▶ _PROBLEM REQUIREMENTS_: In the chile relleno casserole recipe below, how long are the broiled poblanos left to steam in the sealed ziplock before peeling?

▶ _QUOTED TEXT_:
--- BEGIN ---
Pioneer Woman Easy Chile Relleno Casserole is that one warm, cheesy, comfort dish you make when you don’t want to fight with twenty steps and four pans. It’s got smoky roasted poblanos, melted cheese, and a fluffy egg batter — like a deconstructed chile relleno but baked and easier on your hands. It’s cozy, great for brunch or dinner, and yep, totally budget-friendly too.
Jump to RecipeIngredients Needed
4 poblano peppers: Mildly spicy, roasted and peeled for smoky flavor.
10 oz Monterey Jack cheese: Melty and creamy. You can sub Oaxaca or mozzarella.
Egg Batter:
- 3 large eggs: Room temp if you remember. Makes fluffier peaks.
- 2½ tbsp flour: Helps thicken the batter a bit.
- 2 tbsp milk: Just enough to loosen the mix.
- ¼ tsp baking powder: Adds lift.
- Sea salt and freshly cracked black pepper to taste
Sauce:
- 3 Roma tomatoes: Charred for depth — don’t skip this.
- ½ yellow onion: Adds sweetness.
- ½ jalapeno pepper: Just a touch of heat. Use the whole if you’re brave.
- 2 small garlic cloves (skin on)
- 2 tbsp avocado or vegetable oil
- 1 small corn tortilla: Toasted and blended in for body. Yep, really.
- 1 tsp chicken bouillon: Savoury boost.
- ¼ tsp oregano
- 2½ tbsp water
- Sea salt and pepper to taste
Serving Options (All optional, but good):
- Fresh cilantro
- Lime wedges
- Sour cream
- Avocado slices
- Hot sauce
How To Make Pioneer Woman Easy Chile Relleno Casserole:
Roast the Poblanos:
Set the broiler to high. Line a tray with foil, place the whole peppers under the heat. Broil 3–4 mins a side, turning until blackened and blistered. Toss them in a ziplock, seal it, let them steam for 5–7 mins. Then peel the skin off, remove stems + seeds. Messy but worth it.
--- END ---
▶ _DATA ROWS_:
--- BEGIN ---
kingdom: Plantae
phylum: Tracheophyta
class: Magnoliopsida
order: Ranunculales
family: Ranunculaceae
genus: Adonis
--- END ---
--- BEGIN ---
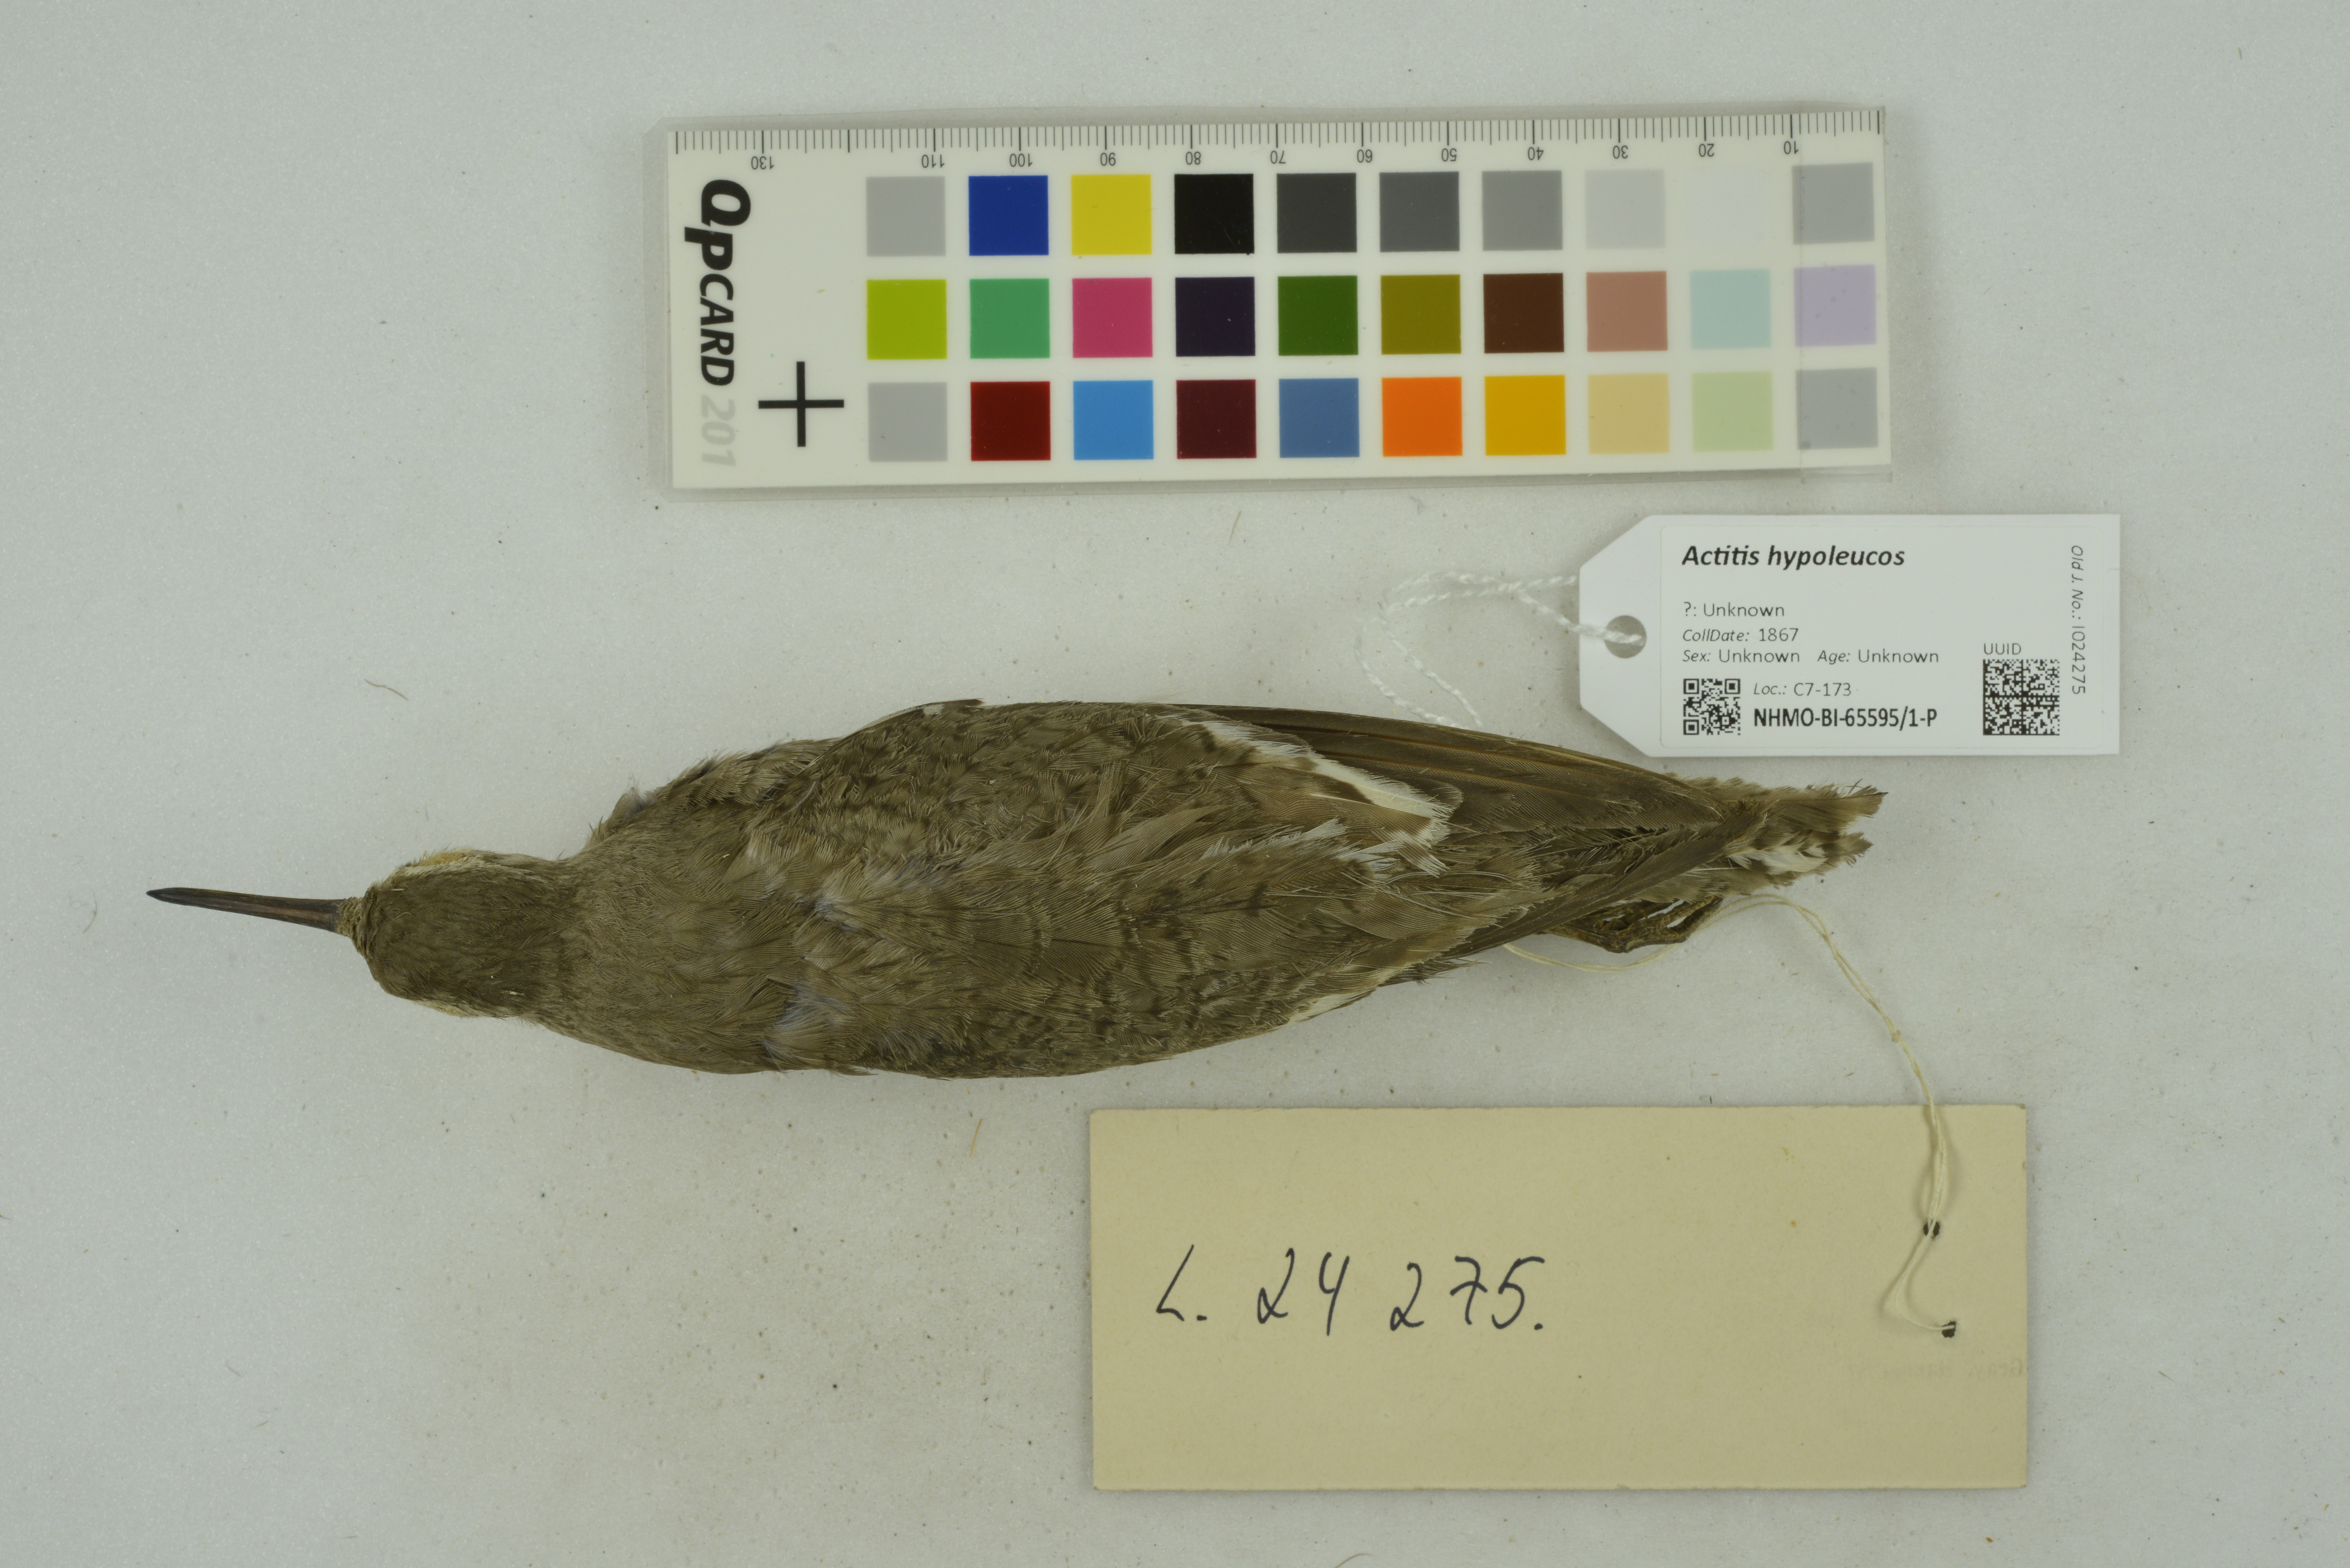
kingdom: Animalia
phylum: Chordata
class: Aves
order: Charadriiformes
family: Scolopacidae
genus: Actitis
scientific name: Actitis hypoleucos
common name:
--- END ---
▶ _WRITTEN ANSWER_: 5–7 minutes.